We believe Jesus Christ is present in the Holy Eucharist, not only in a symbolic manner, but fully present, body, blood, soul, and divinity. We understand his words “this is my body” to be taken literally, and for 2000 years we’ve exercised the utmost reverence for the Eucharistic host. This doctrine is hard to accept and has divided Christians since Jesus first declared it. In today’s Gospel, he says that the bread he will give is his flesh. A little farther in this Gospel, which will be read at Mass in two Sundays, we hear that “as a result of this teaching, many of Jesus’ disciples left him.” The 12 remaining Apostles were confused, and Jesus lays further stress on them by saying “will you also leave me?” Peter simply says “Lord, to whom else shall we go? You have the words of everlasting life.” Peter doesn’t understand very much of what Christ is saying, but he accepts it because he accepts Him.

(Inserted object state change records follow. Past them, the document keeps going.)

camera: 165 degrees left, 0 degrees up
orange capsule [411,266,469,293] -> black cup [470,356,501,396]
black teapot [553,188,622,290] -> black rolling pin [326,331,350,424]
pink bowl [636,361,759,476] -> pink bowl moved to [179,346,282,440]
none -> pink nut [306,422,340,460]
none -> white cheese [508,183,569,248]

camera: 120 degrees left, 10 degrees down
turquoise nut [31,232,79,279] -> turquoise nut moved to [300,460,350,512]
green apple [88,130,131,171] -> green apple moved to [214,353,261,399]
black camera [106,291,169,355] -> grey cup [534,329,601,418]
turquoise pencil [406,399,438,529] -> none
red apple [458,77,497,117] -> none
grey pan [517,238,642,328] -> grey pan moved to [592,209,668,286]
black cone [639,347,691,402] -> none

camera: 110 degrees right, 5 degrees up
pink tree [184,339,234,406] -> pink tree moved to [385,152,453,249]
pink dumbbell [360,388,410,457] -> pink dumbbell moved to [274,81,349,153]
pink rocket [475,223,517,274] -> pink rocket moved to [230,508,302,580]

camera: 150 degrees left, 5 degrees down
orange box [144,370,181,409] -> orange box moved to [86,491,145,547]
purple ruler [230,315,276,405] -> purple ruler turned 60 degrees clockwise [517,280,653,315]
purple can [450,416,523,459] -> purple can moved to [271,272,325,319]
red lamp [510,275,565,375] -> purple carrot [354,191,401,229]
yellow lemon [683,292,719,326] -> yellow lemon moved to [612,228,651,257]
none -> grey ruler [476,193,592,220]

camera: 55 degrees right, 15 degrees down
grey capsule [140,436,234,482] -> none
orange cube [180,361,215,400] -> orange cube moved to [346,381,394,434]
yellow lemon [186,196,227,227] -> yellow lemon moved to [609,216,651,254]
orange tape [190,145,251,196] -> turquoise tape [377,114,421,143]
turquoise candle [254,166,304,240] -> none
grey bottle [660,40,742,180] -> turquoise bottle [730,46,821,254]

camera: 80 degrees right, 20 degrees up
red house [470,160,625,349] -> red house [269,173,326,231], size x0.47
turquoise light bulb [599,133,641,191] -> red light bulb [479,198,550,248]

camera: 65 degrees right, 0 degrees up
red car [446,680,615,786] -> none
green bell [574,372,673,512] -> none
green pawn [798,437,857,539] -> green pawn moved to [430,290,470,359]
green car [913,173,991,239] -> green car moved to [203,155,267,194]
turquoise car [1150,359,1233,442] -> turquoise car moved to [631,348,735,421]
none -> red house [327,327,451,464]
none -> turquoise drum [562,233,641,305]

And isn’t that how friendships work? We trust people, not contracts. We understand people more for who they are, our whole experience of them, than for what they say or write. How many times have we said “Oh Josh, you don’t really mean that! I know you better than that”—meaning, I must be misunderstanding something you are saying because I know you don’t mean what I’m hearing. That’s the limitation of texting or emails, for example: it cannot convey the full range of human relationship—body language, past experiences, unspoken meanings—that is so crucial to human communication.
The Sacred Host
So God communicates himself in a total way, not just in a doctrine. The Eucharist is the Word made flesh, not just a doctrine but a Person, who is all love. “the bread that I will give is my flesh, for the life of the world,” Jesus says. I give you not a piece of me—a piece of my mind—but my whole self. You must “eat” me—take me completely into yourself, as I take you completely into myself. That is what “holy communion” means. In the Old Testament reading, Elijah was running for his life from the government (King Ahab) and eventually collapsed in the desert about 80 miles south of Jerusalem. “Take my life,” he says to God. “I cannot go on.” And he lies down to sleep. An angel awakens him: “Get up and eat,” and he finds a hearth cake and a jug of water on the rock beside him. From that food, which was the love of God, he found the strength to go on to his destiny, to ascend the holy mountain of God and gain the strength to carry out His will.
We need to eat physical food or our bodies atrophy. We need to eat intellectual food or our minds become stupid. And we need to eat spiritual food, or our spirits become coarse and hardened. Permit me to recommend four daily practices that have nourished the best people throughout the ages, from St. Augustine to St. Francis to Mother Teresa:
1) Prayer: every day, enter into a conversation with God, which means essentially listening to him in silence. Ten minutes, perhaps with the Scriptures, of keeping still.
2) Reading: practice the discipline of reading the Word of God, and not only the Bible, but also works of spirituality, such as lives of the saints or writings of the saints, even for only ten minutes a day.
3) The Eucharist: receive the Holy Eucharist every day if possible, and if not, make a spiritual communion, an act of desire for the Eucharistic Christ.
4) Our Blessed Mother: no one should go a day without greeting his mother, and telling her how much he loves her. Jesus gave us his mother from the Cross, and we should be careful not to neglect this gift.
So we feed our souls, and so we prepare for heaven.